Exercise details:
Could you pick up the passage about Biko and Rhodes University's past and carry it on from its last sentence?

Top of Text for analysis

Biko walked out of the congress and went to visit Barney Pityana, who was a student at Fort Hare University in Alice.

A year later, the pair established the South African Students' Organisation, which was the start of South Africa's black consciousness movement.

Pityana, who is the University of South Africa's vice-chancellor, attended yesterday's ceremony.

Biko's widow, Ntsiki Biko, was also there.

Speaking at the inauguration, Badat said: "The Rhodes authorities, in enforcing racial segregation, triggered the emergence of the (black consciousness) movement.

"At the same time they displayed, not for the first time, a disturbing tendency to acquiesce all too easily in the apartheid system.

"While we take pride in our university, these are aspects of our past which are inexcusable and shameful and in which we can take no pride.

"Before 1959, nothing in law precluded Rhodes from admitting black students or employing black academics and administrators. Instead, Rhodes practised racial segregation on its own volition.

"Preparing to become a fully fledged university, in 1949 Rhodes voiced its opposition to any legal prohibition on the admission of black students. In practice, however, Rhodes did not admit black undergraduate students.

Bottom of Text for analysis
Top of Input data

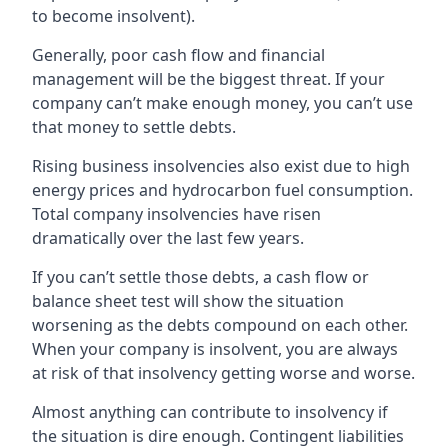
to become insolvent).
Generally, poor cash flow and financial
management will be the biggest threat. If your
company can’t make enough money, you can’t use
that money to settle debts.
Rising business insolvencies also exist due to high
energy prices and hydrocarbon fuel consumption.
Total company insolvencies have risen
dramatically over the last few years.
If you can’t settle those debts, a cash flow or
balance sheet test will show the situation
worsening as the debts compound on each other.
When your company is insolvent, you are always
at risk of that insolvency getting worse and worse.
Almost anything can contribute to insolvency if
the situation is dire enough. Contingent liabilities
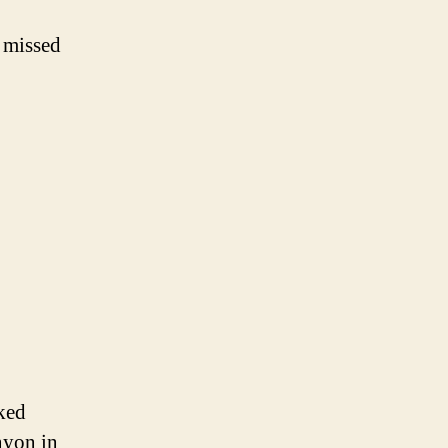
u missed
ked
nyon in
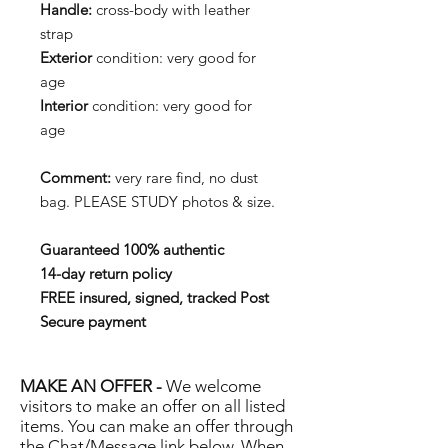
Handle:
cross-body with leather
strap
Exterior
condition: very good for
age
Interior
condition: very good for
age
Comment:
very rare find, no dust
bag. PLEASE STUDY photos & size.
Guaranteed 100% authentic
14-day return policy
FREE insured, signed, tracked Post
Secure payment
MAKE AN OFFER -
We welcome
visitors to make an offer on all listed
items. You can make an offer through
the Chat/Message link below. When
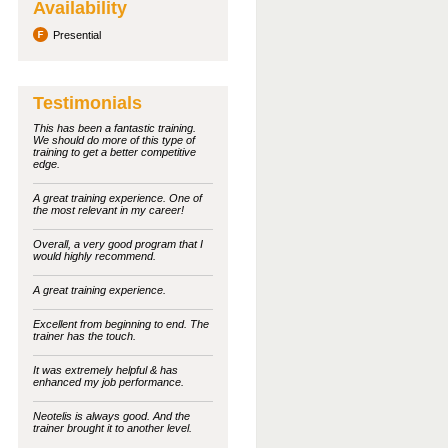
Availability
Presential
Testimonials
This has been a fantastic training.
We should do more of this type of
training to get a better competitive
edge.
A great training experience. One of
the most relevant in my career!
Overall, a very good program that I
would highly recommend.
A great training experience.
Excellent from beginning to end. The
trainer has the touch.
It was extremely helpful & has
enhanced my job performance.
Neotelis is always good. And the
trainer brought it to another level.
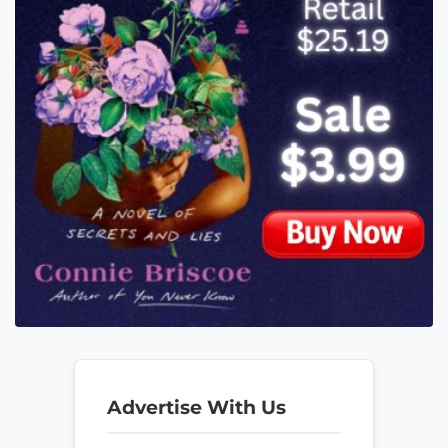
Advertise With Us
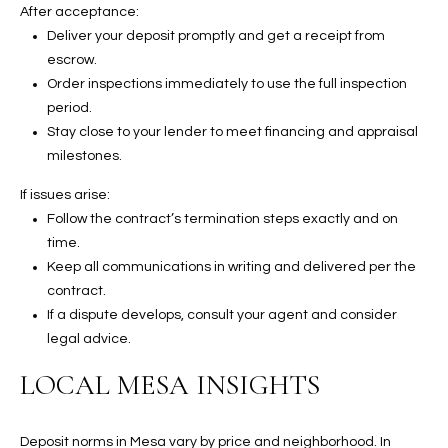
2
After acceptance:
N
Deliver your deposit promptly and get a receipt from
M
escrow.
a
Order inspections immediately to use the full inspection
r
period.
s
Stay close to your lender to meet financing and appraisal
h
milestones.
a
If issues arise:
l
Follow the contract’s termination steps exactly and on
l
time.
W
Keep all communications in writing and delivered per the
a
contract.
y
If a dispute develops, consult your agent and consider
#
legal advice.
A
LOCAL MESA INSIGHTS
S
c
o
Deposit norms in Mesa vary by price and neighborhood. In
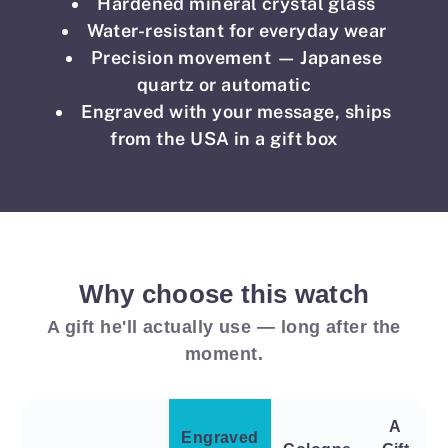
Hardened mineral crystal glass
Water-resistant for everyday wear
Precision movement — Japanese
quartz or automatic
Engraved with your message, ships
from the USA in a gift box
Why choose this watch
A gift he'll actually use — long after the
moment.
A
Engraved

Bottom of Input data

Response:
"This meant that prior to the introduction of apartheid in higher education in 1959, Rhodes was not an 'open university', in the sense that the universities of Cape Town, Witwatersrand and Natal were to varying extents," said Badat.

"Today, as Rhodes University, we openly and publicly acknowledge shameful and regrettable institutional actions on our part during the apartheid period.

"We do this not as... vengeful condemnation or self-flagellation, but to bring uncomfortable truths into the open, wipe the slate clean and draw a line on a particular past."

Badat told The Mercury the apology had been "unanimously approved" by the university's senior managers, senate and council.

The approval was a matter of great "personal pride".

"We are freeing ourselves from past circumstances and committing to a different present and future."